▸ **Excerpt**:

= Beginning of Section =

Case Study 2 — The Payment Table With Forty Nullable Columns

Choosing an inheritance mapping is a real design decision, not a default. A team mapped several payment subtypes into one giant table and spent two years fighting nullable columns and invalid data. The fix was picking the mapping that matched their needs.

Background

A platform accepted payments by several methods, each with its own data: card (last 4 digits, expiry, network), bank transfer (routing, account, bank name), gift card (card code, balance applied), and crypto (wallet address, chain, tx hash). The team mapped all of them into a single payments table — single-table inheritance — with a method column and every subtype's fields as columns:

CREATE TABLE payments (
    payment_id integer PRIMARY KEY,
    order_id   integer NOT NULL REFERENCES orders(order_id),
    method     text NOT NULL,
    amount     numeric(10,2) NOT NULL,
    -- card fields:
    card_last4 text, card_expiry text, card_network text,
    -- bank fields:
    bank_routing text, bank_account text, bank_name text,
    -- gift card fields:
    gift_code text, gift_balance_applied numeric,
    -- crypto fields:
    wallet_address text, chain text, tx_hash text
    -- ...and it kept growing
);

It shipped fast. Then it festered.

What went wrong

Mostly-null rows. A card payment had values in three columns and NULL in the other ~ten. Every row was 75% empty. As new methods were added, the table grew ever wider and emptier.

No integrity per subtype. The database couldn't enforce "a card payment must have card_last4" or "a bank transfer must have bank_routing," because those columns had to be nullable (other methods don't use them). So bugs wrote card payments with null card data and bank transfers with crypto fields populated, and nothing stopped it. Data-quality issues piled up.

Invalid combinations. Nothing prevented a row with method = 'card' that also had wallet_address and bank_routing set — a nonsensical Frankenstein payment. The "shape" of each method lived only in developers' heads.

Wide, confusing queries. Every query and every form had to know which columns mattered for which method. New developers were baffled by the forty-column table.

The team tried to patch it with a sprawl of CHECK constraints keyed off method (CHECK (method <> 'card' OR card_last4 IS NOT NULL), ×many), which helped but was unwieldy and easy to forget for new methods.

= End of Section =

▸ **Tasks to perform**:
A - Answer these questions about the payments case study, one answer per line, marked the same way:
(i) Which four payment methods did the platform accept?
(ii) What share of each row was empty?
(iii) For how long did the team fight nullable columns and invalid data?
B - Please extend the payments case study, starting right after its final sentence.
The listing that comes next is drawn from a separate source and has no connection to the payments case study.

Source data
= Beginning of Section =

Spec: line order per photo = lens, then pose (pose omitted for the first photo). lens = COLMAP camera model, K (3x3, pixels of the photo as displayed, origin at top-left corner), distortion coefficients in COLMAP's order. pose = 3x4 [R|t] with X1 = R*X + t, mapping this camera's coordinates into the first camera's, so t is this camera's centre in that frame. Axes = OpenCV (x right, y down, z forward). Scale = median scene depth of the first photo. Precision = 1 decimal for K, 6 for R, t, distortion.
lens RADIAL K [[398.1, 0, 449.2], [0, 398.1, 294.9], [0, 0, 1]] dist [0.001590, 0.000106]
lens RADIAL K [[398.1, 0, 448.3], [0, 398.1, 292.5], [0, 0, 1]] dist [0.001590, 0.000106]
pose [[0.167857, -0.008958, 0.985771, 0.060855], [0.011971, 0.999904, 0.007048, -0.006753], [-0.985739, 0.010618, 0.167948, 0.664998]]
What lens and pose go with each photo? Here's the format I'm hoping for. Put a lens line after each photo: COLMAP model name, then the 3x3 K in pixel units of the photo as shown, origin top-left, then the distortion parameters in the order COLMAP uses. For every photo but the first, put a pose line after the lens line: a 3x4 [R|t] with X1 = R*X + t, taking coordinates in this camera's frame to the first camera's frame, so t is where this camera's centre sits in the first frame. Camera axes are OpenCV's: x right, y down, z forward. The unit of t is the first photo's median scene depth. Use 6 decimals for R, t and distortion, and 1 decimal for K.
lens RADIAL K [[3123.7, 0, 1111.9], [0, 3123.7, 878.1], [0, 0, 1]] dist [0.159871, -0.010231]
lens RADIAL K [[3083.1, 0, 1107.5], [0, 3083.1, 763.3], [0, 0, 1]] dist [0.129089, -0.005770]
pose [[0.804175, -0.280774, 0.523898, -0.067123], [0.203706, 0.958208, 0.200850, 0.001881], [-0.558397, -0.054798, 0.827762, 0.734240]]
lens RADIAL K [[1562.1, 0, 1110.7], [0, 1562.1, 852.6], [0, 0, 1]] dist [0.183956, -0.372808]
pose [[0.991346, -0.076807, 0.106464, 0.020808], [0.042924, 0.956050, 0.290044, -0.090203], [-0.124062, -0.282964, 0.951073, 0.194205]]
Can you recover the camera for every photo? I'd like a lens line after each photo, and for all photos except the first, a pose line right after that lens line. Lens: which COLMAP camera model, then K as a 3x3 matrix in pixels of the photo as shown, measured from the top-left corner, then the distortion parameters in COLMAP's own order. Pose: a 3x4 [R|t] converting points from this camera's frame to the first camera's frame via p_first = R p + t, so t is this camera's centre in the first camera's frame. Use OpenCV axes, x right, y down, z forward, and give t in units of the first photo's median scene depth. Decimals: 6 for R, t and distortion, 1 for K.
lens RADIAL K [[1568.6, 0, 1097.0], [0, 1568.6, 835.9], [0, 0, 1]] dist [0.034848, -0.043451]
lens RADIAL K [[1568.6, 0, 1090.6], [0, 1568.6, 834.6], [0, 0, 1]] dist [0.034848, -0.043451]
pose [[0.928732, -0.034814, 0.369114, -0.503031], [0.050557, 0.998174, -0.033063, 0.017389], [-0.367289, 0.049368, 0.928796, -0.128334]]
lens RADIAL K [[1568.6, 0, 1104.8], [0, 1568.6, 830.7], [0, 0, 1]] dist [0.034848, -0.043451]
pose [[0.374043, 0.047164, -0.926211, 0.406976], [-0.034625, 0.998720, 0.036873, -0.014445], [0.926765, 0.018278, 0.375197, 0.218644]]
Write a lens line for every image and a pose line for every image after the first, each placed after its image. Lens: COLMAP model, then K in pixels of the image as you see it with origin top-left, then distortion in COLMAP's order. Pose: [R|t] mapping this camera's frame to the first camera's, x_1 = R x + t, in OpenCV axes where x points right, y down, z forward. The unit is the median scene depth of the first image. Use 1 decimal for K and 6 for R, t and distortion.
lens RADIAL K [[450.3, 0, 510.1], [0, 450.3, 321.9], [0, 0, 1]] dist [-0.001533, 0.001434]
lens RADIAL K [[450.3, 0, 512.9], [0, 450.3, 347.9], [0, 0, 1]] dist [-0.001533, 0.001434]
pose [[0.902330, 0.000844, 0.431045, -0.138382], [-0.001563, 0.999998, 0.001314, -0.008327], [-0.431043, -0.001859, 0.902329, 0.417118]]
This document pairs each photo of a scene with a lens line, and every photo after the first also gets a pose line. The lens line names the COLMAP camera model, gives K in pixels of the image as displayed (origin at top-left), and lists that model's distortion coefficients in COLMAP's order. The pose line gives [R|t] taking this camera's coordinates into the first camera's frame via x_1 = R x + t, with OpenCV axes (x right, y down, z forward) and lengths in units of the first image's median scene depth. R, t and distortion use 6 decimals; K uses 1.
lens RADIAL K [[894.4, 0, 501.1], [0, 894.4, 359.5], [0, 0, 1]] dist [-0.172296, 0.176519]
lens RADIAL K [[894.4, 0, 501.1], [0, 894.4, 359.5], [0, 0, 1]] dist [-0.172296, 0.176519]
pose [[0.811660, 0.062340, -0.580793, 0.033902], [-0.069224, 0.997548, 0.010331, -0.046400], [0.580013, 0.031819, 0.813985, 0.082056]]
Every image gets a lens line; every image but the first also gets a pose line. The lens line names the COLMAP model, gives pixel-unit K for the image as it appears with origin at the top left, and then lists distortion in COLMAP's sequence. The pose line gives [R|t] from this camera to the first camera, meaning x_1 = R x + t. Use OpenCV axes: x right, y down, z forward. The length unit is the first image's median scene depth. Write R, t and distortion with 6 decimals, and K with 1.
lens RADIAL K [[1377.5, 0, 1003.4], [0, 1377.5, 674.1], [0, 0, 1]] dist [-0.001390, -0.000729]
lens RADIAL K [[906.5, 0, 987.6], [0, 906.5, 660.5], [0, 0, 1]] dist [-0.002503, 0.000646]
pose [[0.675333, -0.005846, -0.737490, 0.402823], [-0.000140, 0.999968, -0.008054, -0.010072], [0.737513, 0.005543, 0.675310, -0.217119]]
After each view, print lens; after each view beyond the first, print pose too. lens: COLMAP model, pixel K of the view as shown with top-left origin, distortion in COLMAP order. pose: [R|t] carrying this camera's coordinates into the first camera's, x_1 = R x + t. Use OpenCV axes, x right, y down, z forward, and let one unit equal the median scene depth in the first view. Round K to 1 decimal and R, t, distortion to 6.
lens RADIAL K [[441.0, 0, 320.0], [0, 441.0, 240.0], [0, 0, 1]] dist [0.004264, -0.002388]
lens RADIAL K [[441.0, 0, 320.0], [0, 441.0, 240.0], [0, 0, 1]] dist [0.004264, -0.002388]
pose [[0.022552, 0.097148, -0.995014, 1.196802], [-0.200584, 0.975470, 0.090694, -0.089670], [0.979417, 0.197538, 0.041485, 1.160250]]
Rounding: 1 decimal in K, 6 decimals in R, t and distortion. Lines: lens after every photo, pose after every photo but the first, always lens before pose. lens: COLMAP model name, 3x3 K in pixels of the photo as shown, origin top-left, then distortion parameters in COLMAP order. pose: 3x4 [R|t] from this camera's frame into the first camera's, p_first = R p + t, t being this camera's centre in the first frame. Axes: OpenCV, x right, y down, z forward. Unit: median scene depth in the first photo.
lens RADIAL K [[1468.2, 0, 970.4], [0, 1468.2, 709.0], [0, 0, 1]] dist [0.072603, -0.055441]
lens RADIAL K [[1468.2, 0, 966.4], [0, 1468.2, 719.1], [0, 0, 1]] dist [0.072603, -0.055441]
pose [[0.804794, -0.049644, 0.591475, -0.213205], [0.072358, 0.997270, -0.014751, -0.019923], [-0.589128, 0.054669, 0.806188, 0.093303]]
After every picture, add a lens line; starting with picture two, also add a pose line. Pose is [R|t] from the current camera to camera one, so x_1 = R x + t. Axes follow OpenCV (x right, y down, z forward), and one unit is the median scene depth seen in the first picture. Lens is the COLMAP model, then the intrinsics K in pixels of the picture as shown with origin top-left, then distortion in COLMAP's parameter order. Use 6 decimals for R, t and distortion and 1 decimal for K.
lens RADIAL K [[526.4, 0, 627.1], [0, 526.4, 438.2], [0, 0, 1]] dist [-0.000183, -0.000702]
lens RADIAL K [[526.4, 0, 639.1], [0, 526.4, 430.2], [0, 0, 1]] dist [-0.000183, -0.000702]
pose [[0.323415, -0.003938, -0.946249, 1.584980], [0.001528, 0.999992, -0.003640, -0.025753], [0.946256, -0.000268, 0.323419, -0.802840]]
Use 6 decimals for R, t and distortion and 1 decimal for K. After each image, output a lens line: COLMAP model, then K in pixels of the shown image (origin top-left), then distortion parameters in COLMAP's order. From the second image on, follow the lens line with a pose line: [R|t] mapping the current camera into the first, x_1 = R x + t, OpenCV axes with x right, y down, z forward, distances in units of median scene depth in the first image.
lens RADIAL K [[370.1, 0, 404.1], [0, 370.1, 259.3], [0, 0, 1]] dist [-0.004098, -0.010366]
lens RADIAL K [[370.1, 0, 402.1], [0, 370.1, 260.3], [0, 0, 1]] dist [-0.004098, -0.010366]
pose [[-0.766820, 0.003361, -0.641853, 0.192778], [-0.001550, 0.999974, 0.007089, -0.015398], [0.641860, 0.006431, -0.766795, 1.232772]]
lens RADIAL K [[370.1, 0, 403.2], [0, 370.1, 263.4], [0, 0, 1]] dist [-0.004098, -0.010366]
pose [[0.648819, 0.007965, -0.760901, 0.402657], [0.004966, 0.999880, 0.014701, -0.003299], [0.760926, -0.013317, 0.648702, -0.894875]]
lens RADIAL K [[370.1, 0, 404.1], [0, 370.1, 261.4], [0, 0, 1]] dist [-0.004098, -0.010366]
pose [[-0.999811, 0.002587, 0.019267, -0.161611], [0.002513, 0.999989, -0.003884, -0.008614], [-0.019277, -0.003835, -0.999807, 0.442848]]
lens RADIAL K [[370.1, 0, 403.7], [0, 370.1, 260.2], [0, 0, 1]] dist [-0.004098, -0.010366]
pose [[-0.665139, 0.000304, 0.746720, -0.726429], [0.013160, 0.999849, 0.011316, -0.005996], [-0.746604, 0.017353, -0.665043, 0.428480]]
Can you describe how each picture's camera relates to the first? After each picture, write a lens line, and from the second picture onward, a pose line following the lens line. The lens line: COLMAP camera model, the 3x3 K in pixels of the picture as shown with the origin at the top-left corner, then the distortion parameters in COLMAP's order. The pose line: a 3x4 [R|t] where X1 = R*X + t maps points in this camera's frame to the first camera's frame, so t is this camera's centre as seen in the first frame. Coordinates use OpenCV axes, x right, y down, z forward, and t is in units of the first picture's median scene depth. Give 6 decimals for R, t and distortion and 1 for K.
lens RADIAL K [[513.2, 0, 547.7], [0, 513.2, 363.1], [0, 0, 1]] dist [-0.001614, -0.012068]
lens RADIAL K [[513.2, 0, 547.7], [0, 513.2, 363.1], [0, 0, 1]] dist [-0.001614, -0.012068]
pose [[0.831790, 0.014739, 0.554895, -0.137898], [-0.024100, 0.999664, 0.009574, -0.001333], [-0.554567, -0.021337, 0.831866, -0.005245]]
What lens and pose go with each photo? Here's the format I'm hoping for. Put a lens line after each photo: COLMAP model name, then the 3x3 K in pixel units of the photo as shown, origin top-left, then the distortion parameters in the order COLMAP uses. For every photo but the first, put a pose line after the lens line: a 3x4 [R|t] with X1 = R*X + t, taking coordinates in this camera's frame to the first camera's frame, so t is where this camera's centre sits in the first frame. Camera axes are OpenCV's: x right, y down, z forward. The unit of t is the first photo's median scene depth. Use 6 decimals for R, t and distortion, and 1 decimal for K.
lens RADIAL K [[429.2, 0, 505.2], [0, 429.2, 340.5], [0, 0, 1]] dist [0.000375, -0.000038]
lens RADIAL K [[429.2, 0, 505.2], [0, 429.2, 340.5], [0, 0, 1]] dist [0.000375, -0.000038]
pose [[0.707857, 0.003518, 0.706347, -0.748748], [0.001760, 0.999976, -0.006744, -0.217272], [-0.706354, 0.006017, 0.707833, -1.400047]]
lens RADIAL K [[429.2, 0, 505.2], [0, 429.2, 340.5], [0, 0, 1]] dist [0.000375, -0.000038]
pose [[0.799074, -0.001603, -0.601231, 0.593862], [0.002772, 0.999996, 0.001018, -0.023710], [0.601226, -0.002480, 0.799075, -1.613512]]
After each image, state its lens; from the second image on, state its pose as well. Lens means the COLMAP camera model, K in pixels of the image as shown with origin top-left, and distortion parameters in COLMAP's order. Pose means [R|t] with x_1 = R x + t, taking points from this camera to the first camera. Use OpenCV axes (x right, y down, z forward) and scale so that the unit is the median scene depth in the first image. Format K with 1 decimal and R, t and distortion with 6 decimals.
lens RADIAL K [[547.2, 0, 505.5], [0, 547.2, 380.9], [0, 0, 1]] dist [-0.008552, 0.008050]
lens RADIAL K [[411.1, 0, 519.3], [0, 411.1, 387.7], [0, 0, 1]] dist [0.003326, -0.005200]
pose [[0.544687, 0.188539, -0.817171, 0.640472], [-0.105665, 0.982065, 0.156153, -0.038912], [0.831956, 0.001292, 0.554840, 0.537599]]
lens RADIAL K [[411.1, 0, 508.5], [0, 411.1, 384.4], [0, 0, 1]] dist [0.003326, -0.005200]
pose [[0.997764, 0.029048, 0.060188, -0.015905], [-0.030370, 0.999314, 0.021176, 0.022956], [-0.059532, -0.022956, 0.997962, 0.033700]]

= End of Section =

▸ **Solved tasks**:
A -
(i) Card, bank transfer, gift card, and crypto.
(ii) 75%.
(iii) Two years.

B -
The fix: table-per-subclass

Because the subtypes had substantial distinct attributes and integrity mattered, the right mapping was table-per-subclass: a base payments table for the common fields, and one table per method for its specific fields, linked 1:1.

CREATE TABLE payments (
    payment_id integer GENERATED ALWAYS AS IDENTITY PRIMARY KEY,
    order_id   integer NOT NULL REFERENCES orders(order_id),
    method     text NOT NULL CHECK (method IN ('card','bank','gift','crypto')),
    amount     numeric(10,2) NOT NULL CHECK (amount >= 0),
    paid_at    timestamptz NOT NULL DEFAULT now()
);

CREATE TABLE card_payments (
    payment_id  integer PRIMARY KEY REFERENCES payments(payment_id) ON DELETE CASCADE,
    card_last4  text NOT NULL,            -- NOW required, where it belongs
    card_expiry text NOT NULL,
    card_network text NOT NULL
);

CREATE TABLE bank_payments (
    payment_id   integer PRIMARY KEY REFERENCES payments(payment_id) ON DELETE CASCADE,
    bank_routing text NOT NULL,
    bank_account text NOT NULL,
    bank_name    text NOT NULL
);
-- ...gift_payments, crypto_payments similarly...

Now:

  • No wasted nulls — each subtype table holds only its own (required) columns.
  • Integrity per subtypecard_payments.card_last4 is NOT NULL, enforced. A card payment without card data is impossible.
  • No invalid combinations — a card payment's data lives in card_payments; there's no place to accidentally store crypto fields on it.
  • Adding a method is clean — a new subtype table, no ALTER to a giant shared table, no new nullable columns for everyone else.

The trade-off they accepted: querying a full payment of a known method needs a join (payments JOIN card_payments), and "all payments with their method-specific details" needs per-type handling. For their workload — payments are usually processed by known method — that was a fine price for the integrity gained.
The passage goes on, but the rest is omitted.